According to the draft, the majority of the adult-use cannabis licenses in the state will go to the roughly 120 existing medical cannabis businesses that are currently operating in the state. Roughly twelve will then be available in underserved and rural communities, according to state regulators. The state accepted public comments from Arizonans on the regulations until December 17.
The drafted rules also state that the non-refundable application fee for adult-use dispensaries and testing facilities will be set at $25,000.
While regulators still need to develop the social equity program, the initiative passed by Arizona voters in November stated that there will need to be 26 social equity licenses available to those who were disproportionately affected by the war on drugs.
Steve Elliot, spokesman for the Arizona Department of Health Services, said that the social equity rules would be created after they had spoken with stakeholders and public comments on the program were collected.

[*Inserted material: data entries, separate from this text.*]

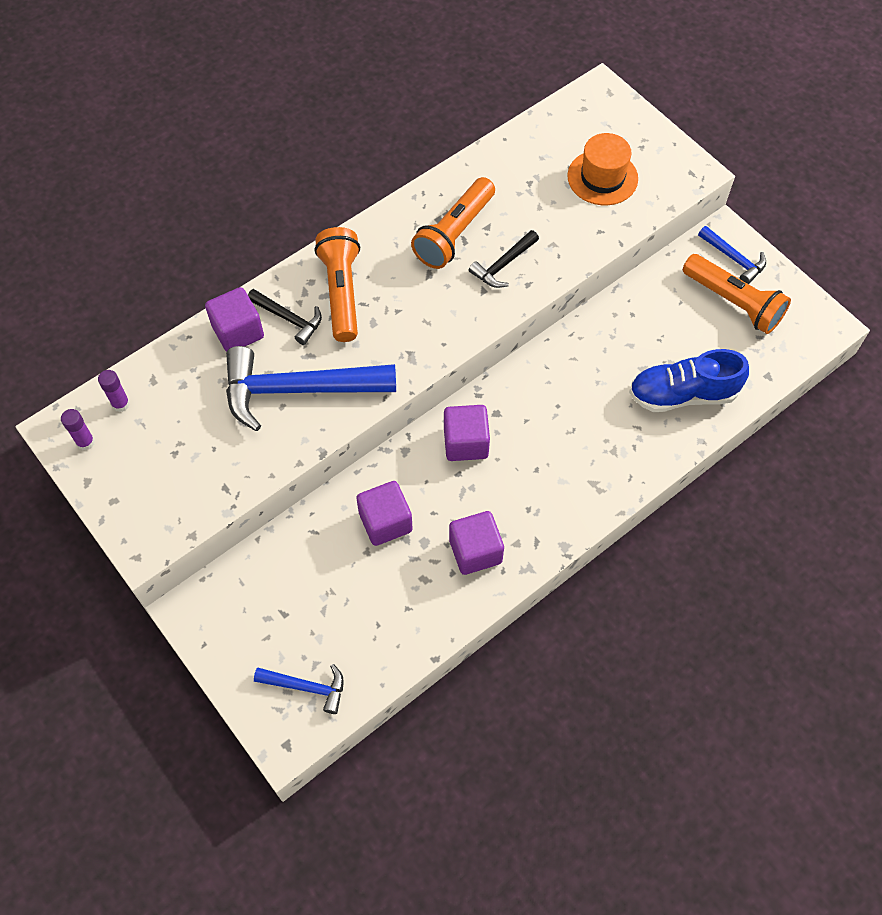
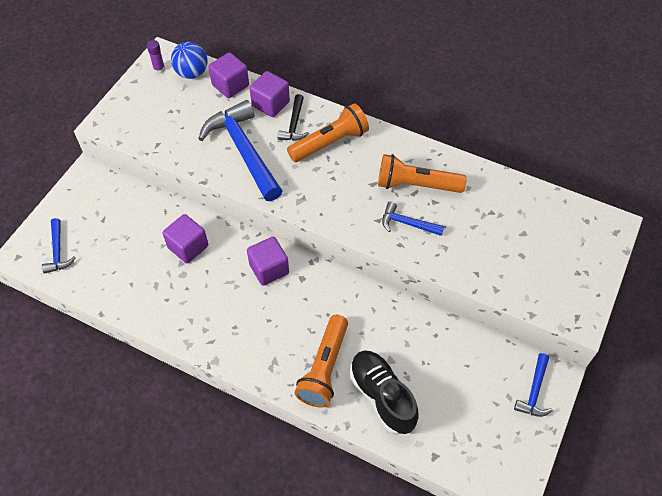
camera: 65 degrees right, 5 degrees down
purple glue stick [98,370,130,412] -> blue ball [171,42,208,79]
purple cube [449,511,504,575] -> purple cube moved to [208,52,249,98]
black hammer [469,230,539,288] -> blue hammer [382,201,444,236]
orange hat [567,133,638,205] -> none
blue shoe [629,349,749,412] -> black shoe [350,350,419,435]
orange flashlight [683,254,791,334] -> orange flashlight moved to [295,315,348,408]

State officials anticipate the regulations to be finalized in time for the first application process, which is slated to begin on January 19, 2021. According to the initiative passed by Arizonans in November, the state will then need to issue licenses within 60 days of the close date for applications.
The Arizona Department of Health Services updated their website this week to include information on the new adult-use marijuana program. The website provides a program timeline, information on the new law, official updates, and is where final regulations and application forms will be posted when they are available.